WORK TO COMPLETE >>
Give back exactly the lines of the entries below from the line with "is a photomicrograph" to the line with "photomicrograph of tumor", inclusive, and only those.

Data excerpts
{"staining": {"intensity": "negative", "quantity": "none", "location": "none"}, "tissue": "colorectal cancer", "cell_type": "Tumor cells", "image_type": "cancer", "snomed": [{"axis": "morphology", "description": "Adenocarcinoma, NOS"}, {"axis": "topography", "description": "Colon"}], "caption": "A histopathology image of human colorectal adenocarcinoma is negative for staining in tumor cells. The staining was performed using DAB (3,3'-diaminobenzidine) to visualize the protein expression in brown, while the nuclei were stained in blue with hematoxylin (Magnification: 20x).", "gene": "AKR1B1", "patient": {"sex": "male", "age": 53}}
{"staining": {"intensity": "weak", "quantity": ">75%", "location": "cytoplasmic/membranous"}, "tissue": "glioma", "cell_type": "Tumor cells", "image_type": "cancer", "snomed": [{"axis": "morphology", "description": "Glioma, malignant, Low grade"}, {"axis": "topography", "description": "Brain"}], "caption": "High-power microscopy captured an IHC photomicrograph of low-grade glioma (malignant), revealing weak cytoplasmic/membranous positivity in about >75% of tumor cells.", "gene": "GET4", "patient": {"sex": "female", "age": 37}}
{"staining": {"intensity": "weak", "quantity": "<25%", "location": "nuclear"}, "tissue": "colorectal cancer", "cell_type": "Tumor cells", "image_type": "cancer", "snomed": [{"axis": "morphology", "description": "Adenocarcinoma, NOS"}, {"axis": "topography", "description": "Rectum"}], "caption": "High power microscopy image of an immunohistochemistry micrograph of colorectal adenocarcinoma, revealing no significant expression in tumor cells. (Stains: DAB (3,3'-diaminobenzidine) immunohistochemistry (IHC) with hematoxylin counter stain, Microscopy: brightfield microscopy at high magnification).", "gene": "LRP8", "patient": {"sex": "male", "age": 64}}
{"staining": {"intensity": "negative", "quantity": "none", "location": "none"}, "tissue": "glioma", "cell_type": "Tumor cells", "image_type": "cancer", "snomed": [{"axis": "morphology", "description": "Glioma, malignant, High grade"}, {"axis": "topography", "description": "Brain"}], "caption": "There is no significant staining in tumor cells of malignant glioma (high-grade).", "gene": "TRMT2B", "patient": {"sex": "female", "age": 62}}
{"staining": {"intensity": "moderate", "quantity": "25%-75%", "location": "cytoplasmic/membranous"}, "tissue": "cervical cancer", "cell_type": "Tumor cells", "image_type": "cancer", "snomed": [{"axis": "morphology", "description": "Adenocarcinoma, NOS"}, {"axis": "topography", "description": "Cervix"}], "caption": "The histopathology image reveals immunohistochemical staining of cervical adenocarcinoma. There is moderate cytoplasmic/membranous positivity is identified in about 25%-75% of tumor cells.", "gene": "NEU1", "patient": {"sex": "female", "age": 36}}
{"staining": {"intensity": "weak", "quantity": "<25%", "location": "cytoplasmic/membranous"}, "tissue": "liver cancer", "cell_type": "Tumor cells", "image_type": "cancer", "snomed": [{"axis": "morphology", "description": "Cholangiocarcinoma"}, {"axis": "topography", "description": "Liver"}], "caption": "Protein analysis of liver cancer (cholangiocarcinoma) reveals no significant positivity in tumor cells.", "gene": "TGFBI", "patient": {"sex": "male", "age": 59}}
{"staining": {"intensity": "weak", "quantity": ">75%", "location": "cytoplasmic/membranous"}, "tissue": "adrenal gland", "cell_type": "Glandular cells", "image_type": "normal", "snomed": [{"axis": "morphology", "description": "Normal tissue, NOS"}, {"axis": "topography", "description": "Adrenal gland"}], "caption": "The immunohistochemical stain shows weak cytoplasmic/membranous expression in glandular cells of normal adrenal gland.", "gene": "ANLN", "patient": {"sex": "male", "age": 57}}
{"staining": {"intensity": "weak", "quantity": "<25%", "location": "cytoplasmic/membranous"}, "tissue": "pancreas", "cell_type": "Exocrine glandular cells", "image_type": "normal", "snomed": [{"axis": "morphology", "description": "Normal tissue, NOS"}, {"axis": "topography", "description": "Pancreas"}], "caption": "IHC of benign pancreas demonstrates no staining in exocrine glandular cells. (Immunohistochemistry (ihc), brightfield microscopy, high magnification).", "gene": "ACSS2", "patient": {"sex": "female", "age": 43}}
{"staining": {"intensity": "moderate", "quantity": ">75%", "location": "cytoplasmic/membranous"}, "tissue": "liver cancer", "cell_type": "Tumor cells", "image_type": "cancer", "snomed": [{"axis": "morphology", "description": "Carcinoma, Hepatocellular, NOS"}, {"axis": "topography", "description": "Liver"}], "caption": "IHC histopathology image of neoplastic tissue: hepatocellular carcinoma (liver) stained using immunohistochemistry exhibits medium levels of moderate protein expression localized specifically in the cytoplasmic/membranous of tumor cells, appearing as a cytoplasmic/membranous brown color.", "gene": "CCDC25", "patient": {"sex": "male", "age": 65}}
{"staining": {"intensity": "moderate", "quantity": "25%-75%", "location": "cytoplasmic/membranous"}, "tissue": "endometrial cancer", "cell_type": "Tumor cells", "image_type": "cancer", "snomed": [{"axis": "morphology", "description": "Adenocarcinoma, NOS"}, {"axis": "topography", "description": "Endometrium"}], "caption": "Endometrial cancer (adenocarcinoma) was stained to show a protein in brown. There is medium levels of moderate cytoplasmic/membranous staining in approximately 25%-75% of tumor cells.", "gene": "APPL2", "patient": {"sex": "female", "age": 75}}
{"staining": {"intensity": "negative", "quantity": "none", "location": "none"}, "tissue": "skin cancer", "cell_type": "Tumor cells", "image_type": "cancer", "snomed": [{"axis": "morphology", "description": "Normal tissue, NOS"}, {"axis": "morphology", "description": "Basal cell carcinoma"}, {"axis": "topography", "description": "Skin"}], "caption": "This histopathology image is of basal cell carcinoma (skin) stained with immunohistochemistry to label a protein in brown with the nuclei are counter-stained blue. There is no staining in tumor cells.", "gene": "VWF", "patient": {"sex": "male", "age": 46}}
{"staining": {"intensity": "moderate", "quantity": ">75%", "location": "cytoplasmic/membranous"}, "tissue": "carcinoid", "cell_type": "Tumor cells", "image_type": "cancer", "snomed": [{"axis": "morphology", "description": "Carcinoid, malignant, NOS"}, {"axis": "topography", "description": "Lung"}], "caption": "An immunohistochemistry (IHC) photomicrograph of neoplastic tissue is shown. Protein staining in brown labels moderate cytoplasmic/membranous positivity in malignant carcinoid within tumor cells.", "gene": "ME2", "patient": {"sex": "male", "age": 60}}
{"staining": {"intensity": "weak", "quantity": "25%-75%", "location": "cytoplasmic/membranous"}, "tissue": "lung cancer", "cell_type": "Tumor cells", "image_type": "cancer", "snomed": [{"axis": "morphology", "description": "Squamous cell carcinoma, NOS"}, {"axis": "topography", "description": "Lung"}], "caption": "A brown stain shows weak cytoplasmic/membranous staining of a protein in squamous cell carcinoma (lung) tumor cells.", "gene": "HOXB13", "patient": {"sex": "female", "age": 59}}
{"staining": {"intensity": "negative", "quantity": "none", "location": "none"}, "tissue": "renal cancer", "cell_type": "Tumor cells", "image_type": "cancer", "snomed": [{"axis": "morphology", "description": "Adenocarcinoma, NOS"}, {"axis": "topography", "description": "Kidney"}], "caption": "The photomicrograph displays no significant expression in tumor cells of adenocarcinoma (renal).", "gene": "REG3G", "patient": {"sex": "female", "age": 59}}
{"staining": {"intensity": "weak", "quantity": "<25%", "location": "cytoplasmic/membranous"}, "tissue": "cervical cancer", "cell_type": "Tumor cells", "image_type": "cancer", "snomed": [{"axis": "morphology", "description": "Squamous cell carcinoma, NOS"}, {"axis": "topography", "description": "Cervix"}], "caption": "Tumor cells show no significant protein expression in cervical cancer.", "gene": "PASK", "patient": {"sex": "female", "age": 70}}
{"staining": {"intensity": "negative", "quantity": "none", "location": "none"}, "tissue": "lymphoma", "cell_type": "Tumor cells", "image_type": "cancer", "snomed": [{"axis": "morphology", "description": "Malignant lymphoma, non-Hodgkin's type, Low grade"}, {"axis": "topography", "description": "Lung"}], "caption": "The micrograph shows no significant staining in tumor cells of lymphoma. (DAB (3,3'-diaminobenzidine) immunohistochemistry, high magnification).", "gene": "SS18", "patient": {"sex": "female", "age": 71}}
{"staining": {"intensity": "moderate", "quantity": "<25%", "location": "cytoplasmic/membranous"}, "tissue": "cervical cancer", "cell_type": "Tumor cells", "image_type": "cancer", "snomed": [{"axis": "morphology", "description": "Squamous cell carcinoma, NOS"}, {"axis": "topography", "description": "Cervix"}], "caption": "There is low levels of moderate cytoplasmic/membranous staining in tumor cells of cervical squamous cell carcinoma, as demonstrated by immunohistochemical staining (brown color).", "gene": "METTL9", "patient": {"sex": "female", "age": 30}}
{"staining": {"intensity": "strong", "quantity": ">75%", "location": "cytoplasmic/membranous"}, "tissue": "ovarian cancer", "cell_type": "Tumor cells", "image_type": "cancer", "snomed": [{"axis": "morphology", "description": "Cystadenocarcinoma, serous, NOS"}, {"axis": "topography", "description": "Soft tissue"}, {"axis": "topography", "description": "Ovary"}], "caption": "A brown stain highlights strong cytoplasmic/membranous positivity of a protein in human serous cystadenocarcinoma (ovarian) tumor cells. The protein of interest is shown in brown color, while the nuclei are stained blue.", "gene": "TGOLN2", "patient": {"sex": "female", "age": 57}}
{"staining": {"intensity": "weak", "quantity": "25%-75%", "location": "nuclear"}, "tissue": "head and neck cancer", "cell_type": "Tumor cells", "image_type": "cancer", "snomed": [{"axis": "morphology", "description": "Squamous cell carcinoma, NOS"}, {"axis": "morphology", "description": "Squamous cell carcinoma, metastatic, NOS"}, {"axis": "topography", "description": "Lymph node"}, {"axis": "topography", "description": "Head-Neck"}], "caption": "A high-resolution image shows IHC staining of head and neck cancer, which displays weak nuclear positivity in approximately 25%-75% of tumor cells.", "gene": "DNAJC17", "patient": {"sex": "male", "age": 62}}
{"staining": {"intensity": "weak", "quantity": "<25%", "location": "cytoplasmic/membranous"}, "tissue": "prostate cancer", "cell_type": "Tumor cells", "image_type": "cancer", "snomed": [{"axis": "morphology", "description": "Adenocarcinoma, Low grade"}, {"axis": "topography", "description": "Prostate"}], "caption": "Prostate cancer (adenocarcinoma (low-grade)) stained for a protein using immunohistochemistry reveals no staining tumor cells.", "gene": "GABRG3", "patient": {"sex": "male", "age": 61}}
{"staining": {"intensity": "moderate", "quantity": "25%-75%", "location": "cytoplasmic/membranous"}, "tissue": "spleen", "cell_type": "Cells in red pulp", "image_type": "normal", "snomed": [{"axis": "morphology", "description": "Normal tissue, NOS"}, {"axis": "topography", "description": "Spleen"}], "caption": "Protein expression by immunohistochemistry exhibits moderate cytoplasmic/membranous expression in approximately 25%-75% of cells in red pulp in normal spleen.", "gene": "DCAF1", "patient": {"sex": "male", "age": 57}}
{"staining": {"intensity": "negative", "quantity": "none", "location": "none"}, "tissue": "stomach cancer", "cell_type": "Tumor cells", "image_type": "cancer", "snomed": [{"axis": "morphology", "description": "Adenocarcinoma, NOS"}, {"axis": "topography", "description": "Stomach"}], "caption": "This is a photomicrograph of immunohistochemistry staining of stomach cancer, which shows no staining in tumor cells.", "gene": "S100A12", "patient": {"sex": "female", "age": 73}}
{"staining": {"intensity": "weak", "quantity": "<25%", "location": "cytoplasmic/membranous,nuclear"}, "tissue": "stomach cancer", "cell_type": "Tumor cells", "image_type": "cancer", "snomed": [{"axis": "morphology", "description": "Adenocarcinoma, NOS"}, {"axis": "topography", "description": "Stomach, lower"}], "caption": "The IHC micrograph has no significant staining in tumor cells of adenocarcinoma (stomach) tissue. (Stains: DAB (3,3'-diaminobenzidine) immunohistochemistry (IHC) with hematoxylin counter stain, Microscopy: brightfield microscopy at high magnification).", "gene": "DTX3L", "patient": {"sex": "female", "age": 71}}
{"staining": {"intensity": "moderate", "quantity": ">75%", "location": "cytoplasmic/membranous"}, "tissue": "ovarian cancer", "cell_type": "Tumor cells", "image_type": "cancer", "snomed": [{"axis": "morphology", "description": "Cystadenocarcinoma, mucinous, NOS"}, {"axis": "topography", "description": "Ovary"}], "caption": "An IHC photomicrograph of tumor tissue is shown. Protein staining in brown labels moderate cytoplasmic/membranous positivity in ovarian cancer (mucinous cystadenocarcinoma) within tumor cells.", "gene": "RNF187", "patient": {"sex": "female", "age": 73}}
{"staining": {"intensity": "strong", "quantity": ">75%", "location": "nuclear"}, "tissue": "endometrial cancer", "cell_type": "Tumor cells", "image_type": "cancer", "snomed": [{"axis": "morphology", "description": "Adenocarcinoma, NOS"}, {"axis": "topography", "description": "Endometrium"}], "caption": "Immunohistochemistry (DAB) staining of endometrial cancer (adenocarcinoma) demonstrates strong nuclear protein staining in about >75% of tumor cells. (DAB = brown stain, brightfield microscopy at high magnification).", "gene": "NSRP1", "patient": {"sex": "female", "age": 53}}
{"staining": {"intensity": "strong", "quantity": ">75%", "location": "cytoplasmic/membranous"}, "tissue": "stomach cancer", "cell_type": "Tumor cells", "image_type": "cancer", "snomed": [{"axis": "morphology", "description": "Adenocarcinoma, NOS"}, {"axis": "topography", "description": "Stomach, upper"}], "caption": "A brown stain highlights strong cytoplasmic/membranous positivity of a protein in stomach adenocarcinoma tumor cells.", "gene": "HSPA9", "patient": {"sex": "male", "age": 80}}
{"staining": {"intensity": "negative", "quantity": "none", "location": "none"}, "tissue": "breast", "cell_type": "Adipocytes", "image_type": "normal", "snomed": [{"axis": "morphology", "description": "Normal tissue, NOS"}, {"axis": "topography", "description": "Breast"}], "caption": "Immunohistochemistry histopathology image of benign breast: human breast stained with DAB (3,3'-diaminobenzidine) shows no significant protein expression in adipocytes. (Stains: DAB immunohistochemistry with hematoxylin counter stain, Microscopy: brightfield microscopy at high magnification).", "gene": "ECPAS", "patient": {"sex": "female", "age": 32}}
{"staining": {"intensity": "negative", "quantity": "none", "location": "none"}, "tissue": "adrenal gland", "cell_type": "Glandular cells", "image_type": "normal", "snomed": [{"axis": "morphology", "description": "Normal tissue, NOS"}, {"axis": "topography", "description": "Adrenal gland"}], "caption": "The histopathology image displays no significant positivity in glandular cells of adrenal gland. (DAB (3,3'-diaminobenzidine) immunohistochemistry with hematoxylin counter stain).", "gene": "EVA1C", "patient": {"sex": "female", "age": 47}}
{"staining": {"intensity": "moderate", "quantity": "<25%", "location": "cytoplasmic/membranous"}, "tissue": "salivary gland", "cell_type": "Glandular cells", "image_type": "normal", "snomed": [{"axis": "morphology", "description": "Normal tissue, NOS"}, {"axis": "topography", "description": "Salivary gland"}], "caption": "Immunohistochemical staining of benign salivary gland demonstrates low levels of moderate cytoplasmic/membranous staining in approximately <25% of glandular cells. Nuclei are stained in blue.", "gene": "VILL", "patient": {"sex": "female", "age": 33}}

RESPONSE TO THE EXERCISE >>
{"staining": {"intensity": "negative", "quantity": "none", "location": "none"}, "tissue": "stomach cancer", "cell_type": "Tumor cells", "image_type": "cancer", "snomed": [{"axis": "morphology", "description": "Adenocarcinoma, NOS"}, {"axis": "topography", "description": "Stomach"}], "caption": "This is a photomicrograph of immunohistochemistry staining of stomach cancer, which shows no staining in tumor cells.", "gene": "S100A12", "patient": {"sex": "female", "age": 73}}
{"staining": {"intensity": "weak", "quantity": "<25%", "location": "cytoplasmic/membranous,nuclear"}, "tissue": "stomach cancer", "cell_type": "Tumor cells", "image_type": "cancer", "snomed": [{"axis": "morphology", "description": "Adenocarcinoma, NOS"}, {"axis": "topography", "description": "Stomach, lower"}], "caption": "The IHC micrograph has no significant staining in tumor cells of adenocarcinoma (stomach) tissue. (Stains: DAB (3,3'-diaminobenzidine) immunohistochemistry (IHC) with hematoxylin counter stain, Microscopy: brightfield microscopy at high magnification).", "gene": "DTX3L", "patient": {"sex": "female", "age": 71}}
{"staining": {"intensity": "moderate", "quantity": ">75%", "location": "cytoplasmic/membranous"}, "tissue": "ovarian cancer", "cell_type": "Tumor cells", "image_type": "cancer", "snomed": [{"axis": "morphology", "description": "Cystadenocarcinoma, mucinous, NOS"}, {"axis": "topography", "description": "Ovary"}], "caption": "An IHC photomicrograph of tumor tissue is shown. Protein staining in brown labels moderate cytoplasmic/membranous positivity in ovarian cancer (mucinous cystadenocarcinoma) within tumor cells.", "gene": "RNF187", "patient": {"sex": "female", "age": 73}}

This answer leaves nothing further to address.